LAUSUS ET MEZENCE Introduction Les six derniers livres de l'Enéide (l'"Iliade" de Virgile) sont dominés par l'antagonisme Enée - Turnus, attisé et manipulé par Junon. Si on s'en tient aux données du récit, on peut
dire que cet antagonisme a un objet : Lavinia, promise d'abord à Turnus, ensuite à
Enée, au prix d'un engagement rompu. 1. A l'intérieur du couple royal formé par Latinus et Amata (les parents de Lavinia), Enée a le soutien de Latinus, personnage vénérable à la piété sans faille, Turnus est le favori d'Amata qui simule (ou sombre dans) le délire bachique et finit dans un accès de folie destructrice. 2. Une part importante de l'"Iliade" virgilienne est consacrée à la recherche d'alliés par les protagonistes: Turnus a l'appui du terrible Mézence, Enée reçoit l'aide d'Evandre, modèle de vertu et de sérénité.
L'épisode de Lausus et Mézence (10, 762 - 908)- remarquable en soi - ne peut être vraiment compris que si on le situe dans le cadre général constitué par le couple Enée - Turnus. 1. Mézence est le tyran déchu d'Agylla (Caere),
réfugié chez Turnus (3). Il faut remarquer
que ces événements sont censés s'être passés avant l'arrivée d'Enée en Italie;
autrement dit, il y a un lien de nature (et non de circonstance) entre Mézence et
Turnus. 2. Mézence et Evandre ont chacun un fils, Lausus et Pallas qui participent à la guerre. 3. Pères et fils sont liés par une affection profonde. 4. Lausus et Pallas sont des figures "positives".

EXTRAITS
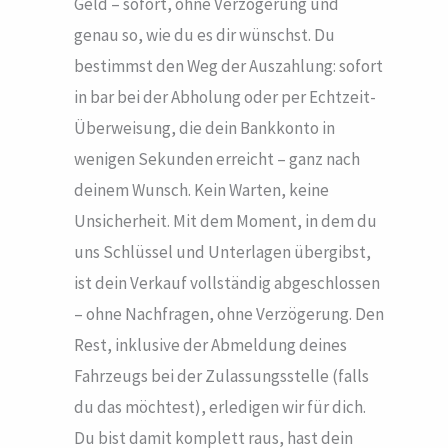
Geld – sofort, ohne Verzögerung und
genau so, wie du es dir wünschst. Du
bestimmst den Weg der Auszahlung: sofort
in bar bei der Abholung oder per Echtzeit-
Überweisung, die dein Bankkonto in
wenigen Sekunden erreicht – ganz nach
deinem Wunsch. Kein Warten, keine
Unsicherheit. Mit dem Moment, in dem du
uns Schlüssel und Unterlagen übergibst,
ist dein Verkauf vollständig abgeschlossen
– ohne Nachfragen, ohne Verzögerung. Den
Rest, inklusive der Abmeldung deines
Fahrzeugs bei der Zulassungsstelle (falls
du das möchtest), erledigen wir für dich.
Du bist damit komplett raus, hast dein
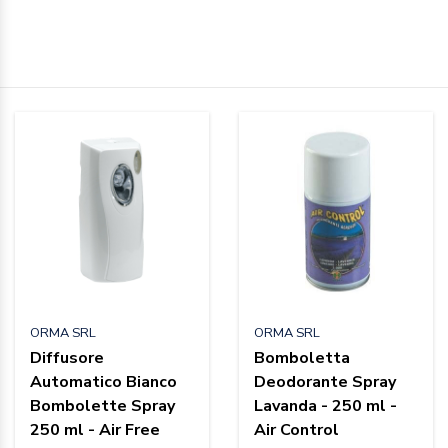
ORMA SRL
ORMA SRL
Diffusore
Bomboletta
Automatico Bianco
Deodorante Spray
Bombolette Spray
Lavanda - 250 ml -
250 ml - Air Free
Air Control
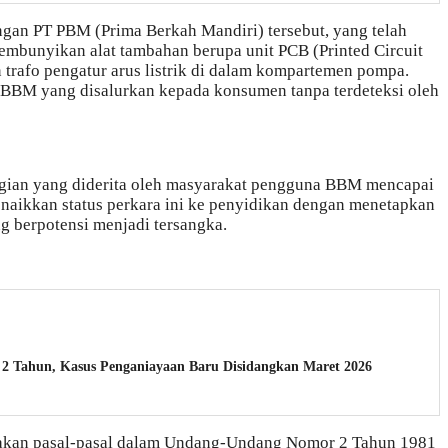
ngan PT PBM (Prima Berkah Mandiri) tersebut, yang telah
embunyikan alat tambahan berupa unit PCB (Printed Circuit
 trafo pengatur arus listrik di dalam kompartemen pompa.
h BBM yang disalurkan kepada konsumen tanpa terdeteksi oleh
rugian yang diderita oleh masyarakat pengguna BBM mencapai
 menaikkan status perkara ini ke penyidikan dengan menetapkan
g berpotensi menjadi tersangka.
 2 Tahun, Kasus Penganiayaan Baru Disidangkan Maret 2026
enakan pasal-pasal dalam Undang-Undang Nomor 2 Tahun 1981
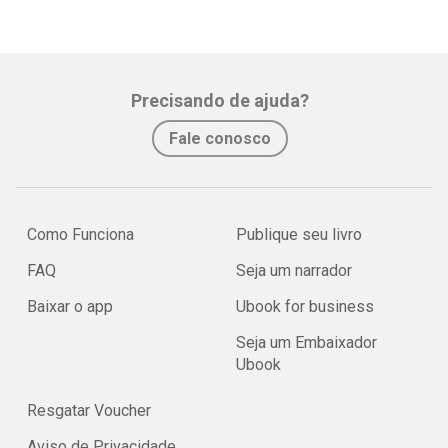
Precisando de ajuda?
Fale conosco
Como Funciona
Publique seu livro
FAQ
Seja um narrador
Baixar o app
Ubook for business
Seja um Embaixador
Ubook
Resgatar Voucher
Aviso de Privacidade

CONSIGNE
Restituez mot pour mot le passage de l'étude sur Lausus et Mézence qui s'ouvre sur les mots « LAUSUS ET MEZENCE » et se clôt sur « et de sérénité. ». Ces enregistrements proviennent d'une autre source.

CORRIGÉ
LAUSUS ET MEZENCE Introduction Les six derniers livres de l'Enéide (l'"Iliade" de Virgile) sont dominés par l'antagonisme Enée - Turnus, attisé et manipulé par Junon. Si on s'en tient aux données du récit, on peut
dire que cet antagonisme a un objet : Lavinia, promise d'abord à Turnus, ensuite à
Enée, au prix d'un engagement rompu. 1. A l'intérieur du couple royal formé par Latinus et Amata (les parents de Lavinia), Enée a le soutien de Latinus, personnage vénérable à la piété sans faille, Turnus est le favori d'Amata qui simule (ou sombre dans) le délire bachique et finit dans un accès de folie destructrice. 2. Une part importante de l'"Iliade" virgilienne est consacrée à la recherche d'alliés par les protagonistes: Turnus a l'appui du terrible Mézence, Enée reçoit l'aide d'Evandre, modèle de vertu et de sérénité.